# Upper Timing Chain Guide (56K)



## James (Apr 29, 2002)

Pulled that out of my S14 yesterday. Have been hearing a rattling since I got the car but after I put in the Nismo Motor Mounts yesterday I noticed that it got louder and I could feel the thump from the front of the valve cover suddenly so I felt I needed to yank it out. 

You can see how far the chain wore into the plastic guide... the crack propagates all the way through the metal cover and was barely hanging on. Rattling is now gone and engine runs a whole lot smoother. I think the rattling may have been picked up by the knock sensor during normal operation.


----------



## Nismo240 (Jul 24, 2004)

yeah, there has been so many threads on here about a ticking noise coming from the front of the engine and it being the timing chain guide. i honestly don't know anyone who still has there's in. you're lucky it didn't screw up anything internally.


----------



## Loki (Jan 12, 2004)

Nismo240 said:


> yeah, there has been so many threads on here about a ticking noise coming from the front of the engine and it being the timing chain guide. i honestly don't know anyone who still has there's in. you're lucky it didn't screw up anything internally.

*RECORDED INFORMATION:*
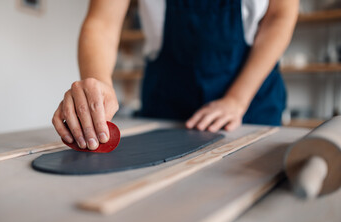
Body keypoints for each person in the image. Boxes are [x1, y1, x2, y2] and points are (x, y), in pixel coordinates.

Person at [52, 0, 299, 150]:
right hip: (167, 98)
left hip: (252, 101)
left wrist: (237, 98)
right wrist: (99, 83)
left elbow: (280, 15)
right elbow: (102, 23)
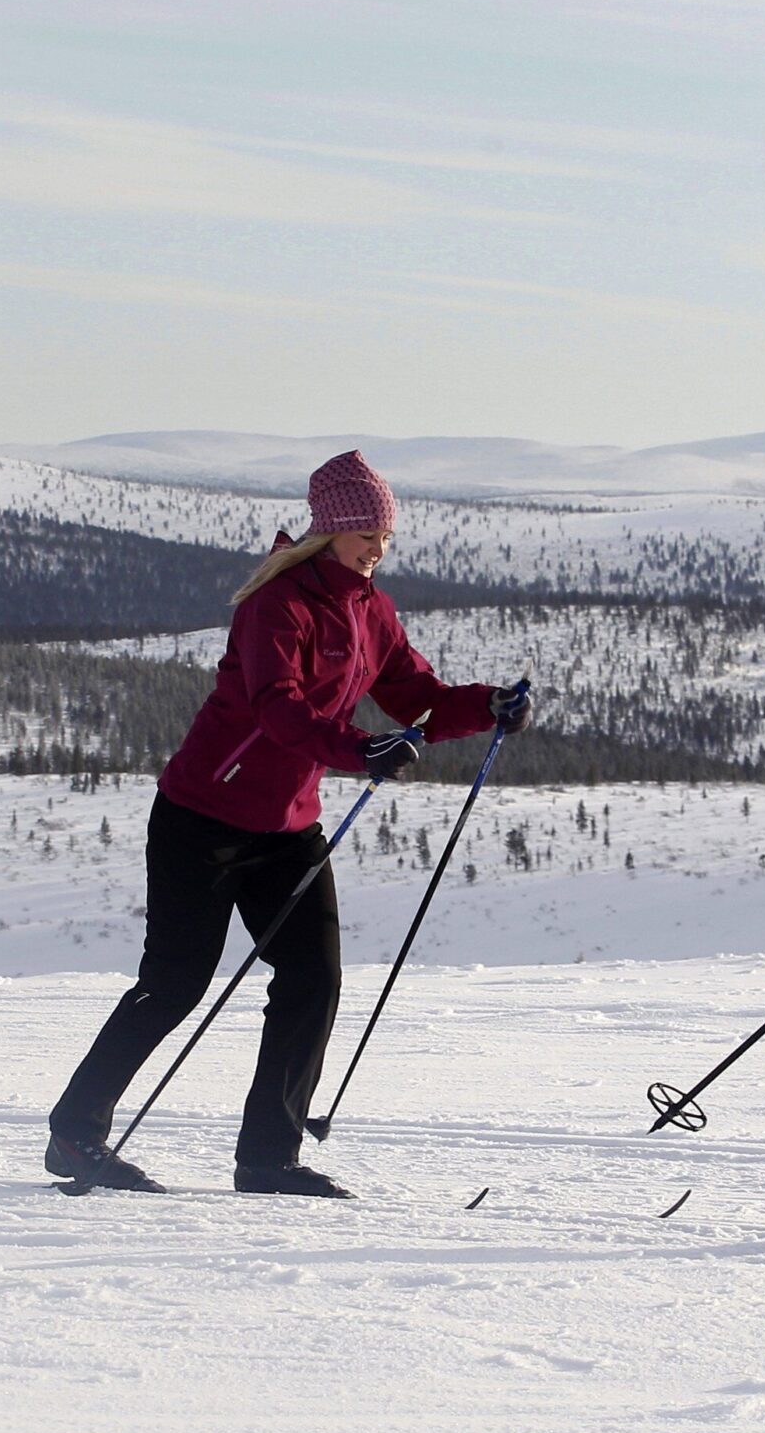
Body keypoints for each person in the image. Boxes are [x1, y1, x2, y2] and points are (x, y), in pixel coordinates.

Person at [46, 450, 532, 1197]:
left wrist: (486, 704)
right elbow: (280, 709)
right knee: (174, 984)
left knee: (313, 978)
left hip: (287, 828)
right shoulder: (278, 603)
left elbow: (416, 695)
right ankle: (75, 1133)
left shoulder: (370, 609)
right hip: (202, 819)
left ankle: (269, 1159)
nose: (378, 549)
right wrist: (359, 749)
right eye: (367, 535)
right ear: (330, 531)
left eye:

*TASKS FOR THIS EXERCISE:*
a – Based on the timing chain guide thread above, decide whether each statement agrees with it: (i) The rattling grew louder once the motor mounts were installed. (ii) The crack stopped short of the metal cover. (iii) The rattling persisted after the guide was removed. Answer yes or no for each and quote the deciding words.
b – Extend the timing chain guide thread from its last sentence.

*RESPONSES IN ORDER:*
a –
(i) Yes: "after I put in the Nismo Motor Mounts yesterday I noticed that it got louder"
(ii) No: "the crack propagates all the way through the metal cover and was barely hanging on"
(iii) No: "Rattling is now gone and engine runs a whole lot smoother."

b –
shit im sure i still have it........it does tick.....should i remove it? or is there a thread on how to do it..?


----------



## James (Apr 29, 2002)

Nismo240 said:


> yeah, there has been so many threads on here about a ticking noise coming from the front of the engine and it being the timing chain guide. i honestly don't know anyone who still has there's in. you're lucky it didn't screw up anything internally.


Yeah actually I've just been really busy and I knew about removing it, just didn't have a lot of time. I set aside a whole bunch of time this weekend to do a lot of maintenance I've been needing to do and decided it had to come out. Good thing I got to it when I did because it was becoming more than a "tick"... more like a "thunk, thunk, thunk..." Its running MUCH quieter now and I think power is slightly better though that may be psychologically attributed to my relief that it is done.

And no there isn't really a writeup. Shouldn't need one either, its just a simple process of removing valve cover, remove two 12mm bolts holding the piece in and bolting the valve cover back down... following FSM procedures for the valve cover of course.


----------



## Nismo240 (Jul 24, 2004)

Loki said:


> shit im sure i still have it........it does tick.....should i remove it? or is there a thread on how to do it..?


are you being sarcastic or serious? i can't tell.....


----------



## Loki (Jan 12, 2004)

Nismo240 said:


> are you being sarcastic or serious? i can't tell.....



im serious dude!!!!!! do i have to replace the valve cover gasket again (brand new about 3 months)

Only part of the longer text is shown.